Windows 7 is here and millions are rushing to upgrade their PCs either because they have been running Windows XP for the past several years or they have not been happy with Windows Vista. Some simply want to experience the improvements in Windows 7. Whatever your reason for installing Microsoft’s latest Operating System, there are bound to be issues with some machines.
Windows 7 is a modern Operating System that has had a long Beta testing period, so we do not feel there are going to a lot of problems. Windows Vista caused a lot of problems with third-party drivers when it launched a few years ago. Since then, Vista has matured into a great OS. Since 7 is largely based on the code from Vista, widespread problems are not anticipated.
System Requirements For Windows 7
If you’re already running Vista, your PC’s specifications will certainly be able to handle the leaner Windows 7. If you never upgraded to Vista, you might want to confirm your PC has the following minimum system requirements:
- 1 gigahertz (GHz) or faster 32-bit (x86) or 64-bit (x64) processor
- 1 gigabyte (GB) RAM (32-bit) or 2 GB RAM (64-bit)
- 16 GB available hard disk space (32-bit) or 20 GB (64-bit)
- DirectX 9 graphics device with WDDM 1.0 or higher driver
The above are the minimum system requirements. As a rule for performance, we recommend doubling all of those specs. RAM is certainly cheap enough to max out your PC. You should not take the trouble to update your CPU if you already meet the minimum system requirements, but if you plan on building a system, chances are you won’t even be able to find a 1 GHz processor, as they have long been considered obsolete. You might also want to run the Windows 7 Upgrade Advisor to make sure there are no legacy devices on your motherboard that are going to cause you problems.
Windows 7 Upgrade Issues Troubleshooting
On the rare occasion Windows 7 encounters a problem with a piece of your hardware, don’t panic. Do the following to avoid Windows 7 Upgrade issues:
Check Manufacturer’s Websites For New Device Drivers
Surely, any issues that are reported will quickly be resolved through Microsoft Updates and device driver updates from third-party suppliers. Unfortunately, Microsoft has no control over how quickly these third-party drivers are released.
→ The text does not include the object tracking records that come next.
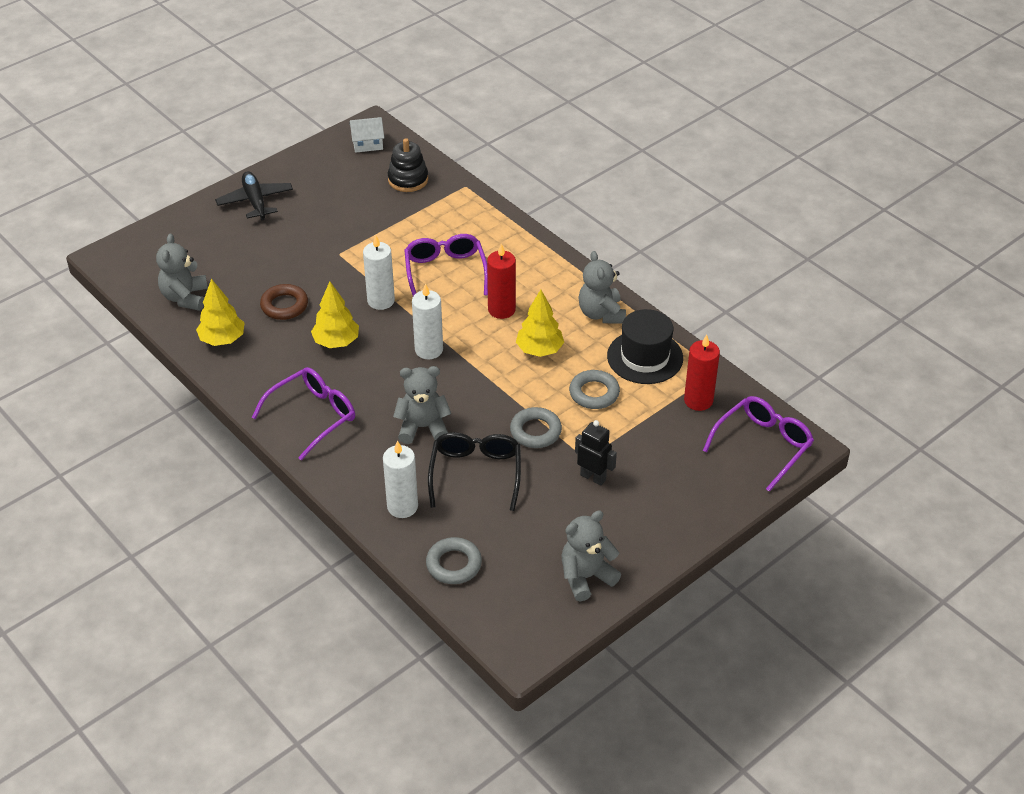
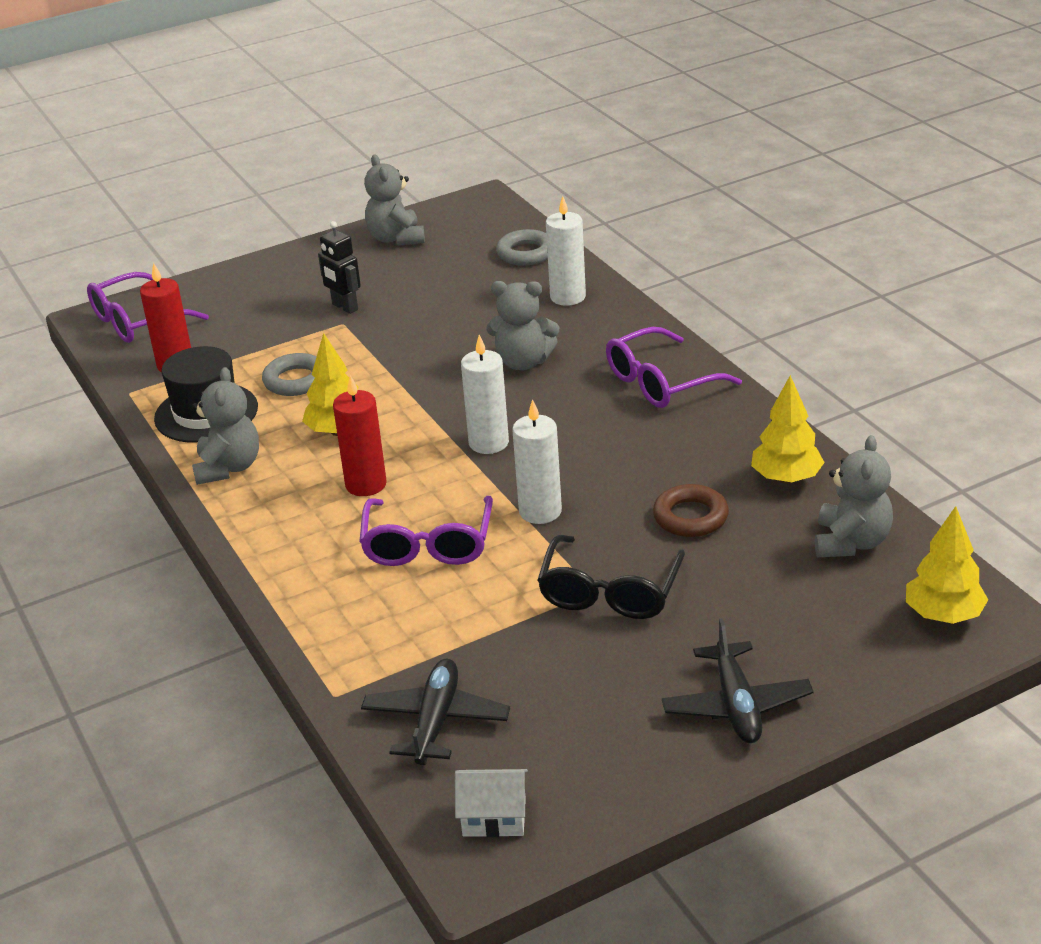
camera: 165 degrees left, 10 degrees down
yellow tree [311,281,359,348] -> yellow tree moved to [906,506,988,624]
black stacking toy [388,138,428,192] -> black plane [361,659,510,765]
black glasses [428,432,521,511] -> black glasses moved to [537,535,685,619]
grey ring [510,407,562,448] -> none
grey teddy bear [561,510,621,602] -> grey teddy bear turned 90 degrees clockwise [364,154,425,246]

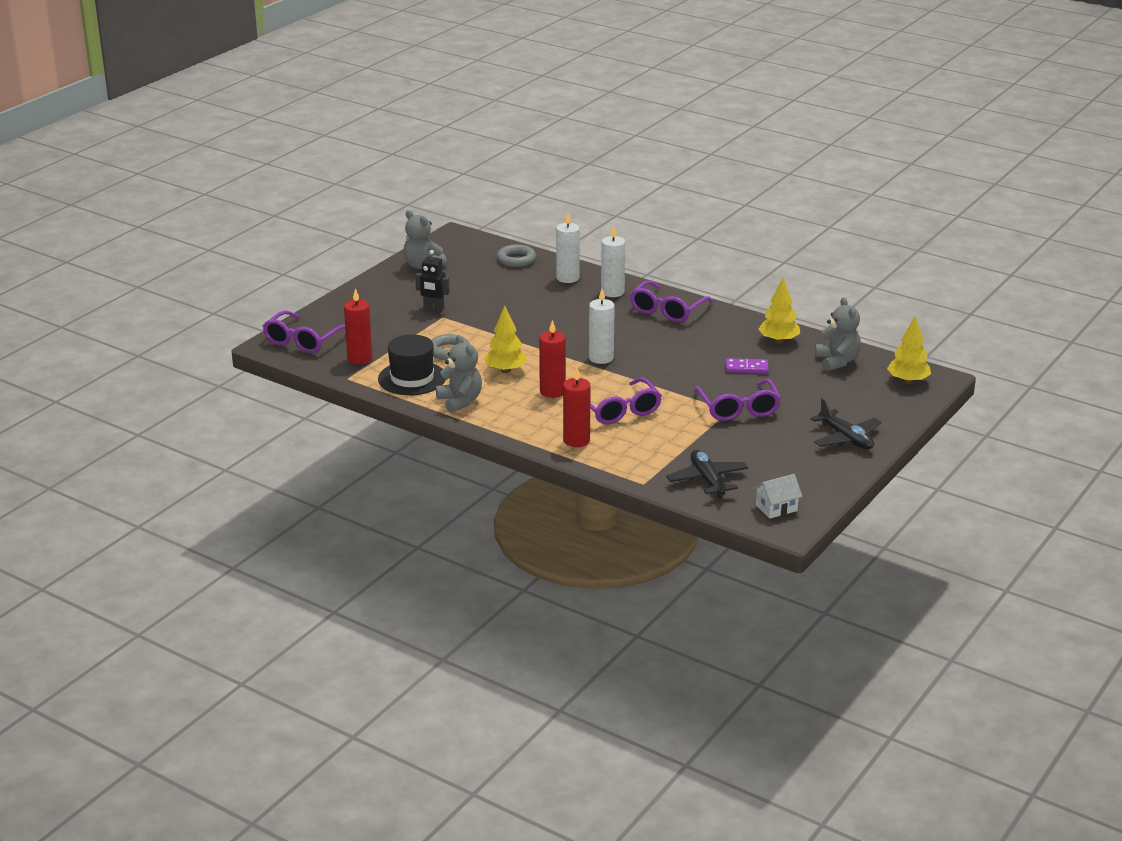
camera: 30 degrees left, 5 degrees down
grey teddy bear [487,281,559,370] -> none
white candle [512,399,562,524] -> white candle moved to [601,225,625,297]
black glasses [537,535,685,619] -> purple glasses [694,379,781,421]
brown ring [653,484,729,537] -> purple domino [726,358,768,374]
none -> red candle [563,367,591,447]

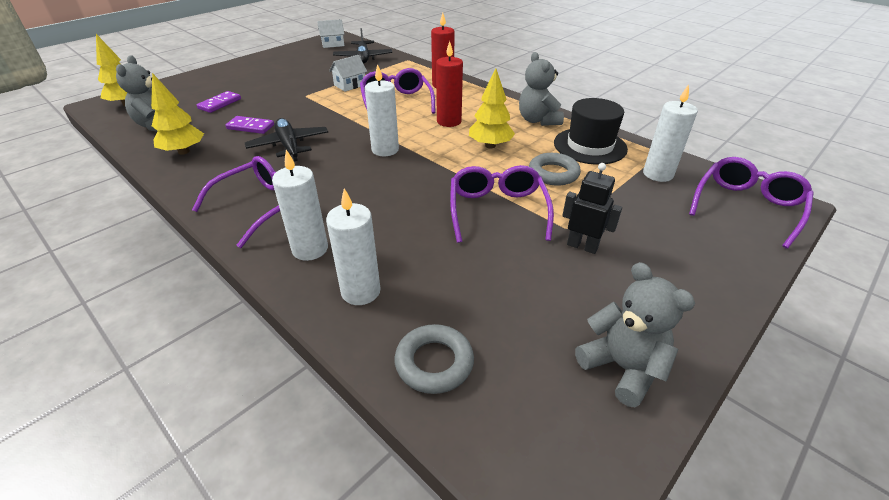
camera: 170 degrees left, 10 degrees up
red candle [344,288,373,364] -> white candle [643,84,698,182]
purple glasses [694,379,781,421] -> purple glasses moved to [450,165,554,243]
black plane [811,398,881,450] -> black plane moved to [245,118,328,161]
none -> purple domino [197,91,241,113]
none -> white house [329,55,367,92]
But again, if your system ran fine with Vista, you’re probably not going to have any problems upgrading.
Backup Important Data Before Upgrading
If you’re upgrading, you might tempt fate and not backup your data because you’re installing Windows 7 right on top of your existing Windows installation. Don’t risk it. While you shouldn’t lose anything during the upgrading process, you could if something goes wrong. Backup pictures, documents, emails and other important data to some type of removable media and then take that media out of the computer before you begin. If you have a second hard drive inside the PC you use primarily for backups, you might want to go inside and unplug it before you start.